3 de jul. de 2014

A Estrela Líquida (parte 1)

Conto: Gustavo Ramos
Ilustração: Simon Taylor



Parte 1

Emílio acordou de sobressalto ao perceber que o gato branco que manchava aquela noite densa e escalava o teto de uma choupana do passeio público não era mais do que a lâmpada de um pequeno quarto, fustigando seu olhar adormecido, distorcida por um delírio febril. Sonhava estar ao relento, esquecido num frio congelante, imóvel num banco de madeira, mas percebeu-se ainda no mesmo quarto que há três anos recebeu para vigiar as madrugadas do parque curitibano. 
Molhou o rosto na pia, tomou um gole de café e saiu para mais uma ronda. Já quase no fim, quando voltava para seu quarto, percebeu que mais um pavão havia desaparecido, justo aquele que possuía as penas mais bonitas, do verde mais claro e frondoso, cujas intensas gotinhas azuis pareciam querer escapar daquela imensa cauda.
            Já era o segundo que fora levado, e agora restava apenas mais um para acariciar os olhares daqueles passantes curiosos que ali paravam todos os dias. Já imaginava o pivete do Guadalupe que agora andava impune nas ruas da cidade, segurando a linda ave pela cauda, rindo de seu sono e incompetência.
            Não havia mais o barulho dos carros, nem o ranger dos caminhões de lixo. Há duas horas atrás os jovens ébrios da Trajano haviam passado, cantando suas tristezas e angústias, mas agora o silêncio era seco, cortante. Aquela orquestra silenciosa foi então interrompida por um grito desesperado, inconsolável e breve, o grito de uma mulher que sofria, certamente dentro dos limites gradeados do parque. Emílio deu a última volta, mas não achou a origem, nem o corpo, nem a alma daquela voz atormentada.
            Aquilo gelou-lhe o estômago.

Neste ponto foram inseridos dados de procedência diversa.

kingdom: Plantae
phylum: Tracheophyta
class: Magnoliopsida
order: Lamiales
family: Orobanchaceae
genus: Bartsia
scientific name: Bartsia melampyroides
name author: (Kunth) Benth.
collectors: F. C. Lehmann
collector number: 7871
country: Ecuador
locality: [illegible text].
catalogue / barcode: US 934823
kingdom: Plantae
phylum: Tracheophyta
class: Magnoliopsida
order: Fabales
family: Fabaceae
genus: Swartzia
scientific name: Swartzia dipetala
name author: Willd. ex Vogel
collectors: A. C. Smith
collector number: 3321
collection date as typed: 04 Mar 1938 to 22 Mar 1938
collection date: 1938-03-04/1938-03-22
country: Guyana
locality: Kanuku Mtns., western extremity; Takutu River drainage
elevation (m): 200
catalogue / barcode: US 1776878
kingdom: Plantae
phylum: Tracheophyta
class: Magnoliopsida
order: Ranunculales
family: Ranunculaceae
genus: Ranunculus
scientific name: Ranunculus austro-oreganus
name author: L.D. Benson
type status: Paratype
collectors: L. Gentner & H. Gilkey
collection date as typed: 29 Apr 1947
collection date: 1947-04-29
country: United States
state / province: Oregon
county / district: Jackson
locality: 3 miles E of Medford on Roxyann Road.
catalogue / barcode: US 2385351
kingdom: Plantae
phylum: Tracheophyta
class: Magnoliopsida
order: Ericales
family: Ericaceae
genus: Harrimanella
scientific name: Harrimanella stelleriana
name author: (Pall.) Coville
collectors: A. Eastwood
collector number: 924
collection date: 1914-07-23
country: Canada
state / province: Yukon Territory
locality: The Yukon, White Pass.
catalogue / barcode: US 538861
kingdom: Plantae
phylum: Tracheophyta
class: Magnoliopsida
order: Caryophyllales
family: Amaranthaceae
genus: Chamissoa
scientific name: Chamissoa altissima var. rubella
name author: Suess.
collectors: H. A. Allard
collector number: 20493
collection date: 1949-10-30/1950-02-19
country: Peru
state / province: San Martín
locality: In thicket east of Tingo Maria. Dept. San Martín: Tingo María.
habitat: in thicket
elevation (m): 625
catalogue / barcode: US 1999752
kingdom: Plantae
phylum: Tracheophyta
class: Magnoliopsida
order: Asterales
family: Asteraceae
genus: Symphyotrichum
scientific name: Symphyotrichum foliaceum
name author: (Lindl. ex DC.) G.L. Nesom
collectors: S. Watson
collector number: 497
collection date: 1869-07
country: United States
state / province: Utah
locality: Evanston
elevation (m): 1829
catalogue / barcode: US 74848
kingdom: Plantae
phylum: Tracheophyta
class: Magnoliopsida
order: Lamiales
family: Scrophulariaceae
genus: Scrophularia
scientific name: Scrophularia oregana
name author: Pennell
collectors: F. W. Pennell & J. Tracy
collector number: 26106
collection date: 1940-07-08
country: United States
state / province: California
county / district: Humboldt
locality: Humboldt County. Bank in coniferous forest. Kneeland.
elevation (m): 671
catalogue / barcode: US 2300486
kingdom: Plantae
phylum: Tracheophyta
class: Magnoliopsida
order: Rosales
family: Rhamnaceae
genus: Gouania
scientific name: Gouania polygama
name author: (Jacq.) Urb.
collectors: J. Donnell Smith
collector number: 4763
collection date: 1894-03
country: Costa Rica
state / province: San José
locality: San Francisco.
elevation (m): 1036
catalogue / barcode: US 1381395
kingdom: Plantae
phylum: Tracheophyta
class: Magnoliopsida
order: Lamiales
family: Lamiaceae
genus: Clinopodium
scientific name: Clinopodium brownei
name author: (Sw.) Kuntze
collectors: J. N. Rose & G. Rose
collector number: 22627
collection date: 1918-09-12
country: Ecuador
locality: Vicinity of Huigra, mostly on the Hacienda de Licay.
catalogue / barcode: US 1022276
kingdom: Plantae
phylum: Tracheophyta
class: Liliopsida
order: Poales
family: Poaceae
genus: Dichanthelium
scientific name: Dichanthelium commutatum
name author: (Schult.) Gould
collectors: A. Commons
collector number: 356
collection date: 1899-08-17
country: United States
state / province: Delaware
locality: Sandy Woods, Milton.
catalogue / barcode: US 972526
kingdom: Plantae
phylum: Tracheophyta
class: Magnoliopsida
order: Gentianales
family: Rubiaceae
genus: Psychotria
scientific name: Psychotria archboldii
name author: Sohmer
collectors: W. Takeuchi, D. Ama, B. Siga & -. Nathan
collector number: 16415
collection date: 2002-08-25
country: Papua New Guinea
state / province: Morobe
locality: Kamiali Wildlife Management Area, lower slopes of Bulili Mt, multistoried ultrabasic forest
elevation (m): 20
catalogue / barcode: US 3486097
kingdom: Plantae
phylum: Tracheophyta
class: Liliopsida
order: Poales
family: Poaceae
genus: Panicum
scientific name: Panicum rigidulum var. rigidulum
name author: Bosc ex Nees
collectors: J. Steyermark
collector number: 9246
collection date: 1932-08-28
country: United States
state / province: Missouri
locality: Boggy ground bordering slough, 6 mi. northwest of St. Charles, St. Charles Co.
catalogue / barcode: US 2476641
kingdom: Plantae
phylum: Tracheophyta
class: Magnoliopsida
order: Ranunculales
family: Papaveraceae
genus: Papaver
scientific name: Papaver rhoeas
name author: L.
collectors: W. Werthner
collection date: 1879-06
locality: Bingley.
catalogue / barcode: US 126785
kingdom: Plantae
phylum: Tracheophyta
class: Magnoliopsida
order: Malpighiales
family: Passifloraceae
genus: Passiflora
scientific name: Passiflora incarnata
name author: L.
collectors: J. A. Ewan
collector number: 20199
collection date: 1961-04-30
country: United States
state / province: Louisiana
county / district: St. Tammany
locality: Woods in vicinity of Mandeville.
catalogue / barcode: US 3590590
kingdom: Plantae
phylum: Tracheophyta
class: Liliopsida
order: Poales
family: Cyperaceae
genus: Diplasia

Sacou o revolver, mas congelou seus braços no ar, empalideceu diante do que viu no breu daquela noite de abril. Era a clara forma de uma mulher desnuda, cor pura apenas manchada pelo sangue em sua boca. Os olhos fechados dissolviam-se em gotas luminosas, que estrelavam aquele chão coberto de sangue, jorrando de um imenso corpo, esvaindo seus últimos suspiros naqueles rios vermelhos que bifurcavam desaguando por entre as frestas das pedras do calçamento.
            Ele se aproximou vagarosamente e parou quando ela o olhou com profunda amargura. Ficaram assim, enquanto o pranto cessava, a se olhar como se não existisse aquele corpo sem vida, nem a enorme mancha de sangue, como se nada houvesse além do mistério de dois olhos desconhecidos. Até que o pranto cessou de todo e o pavor que antes o afligia deu lugar a um tenro sentimento de afeição.
            Então ela falou. Falou como quem não o faz há muito tempo, como alguém a quem as palavras foram roubadas e de súbito reabilitadas. Ouviu a história de uma bailarina que um dia floresceu nos palcos do Teatro Guaíra e de um maestro, um alemão insondável de têmperas exaltadas, o mesmo que agora agonizava diante de seus pés.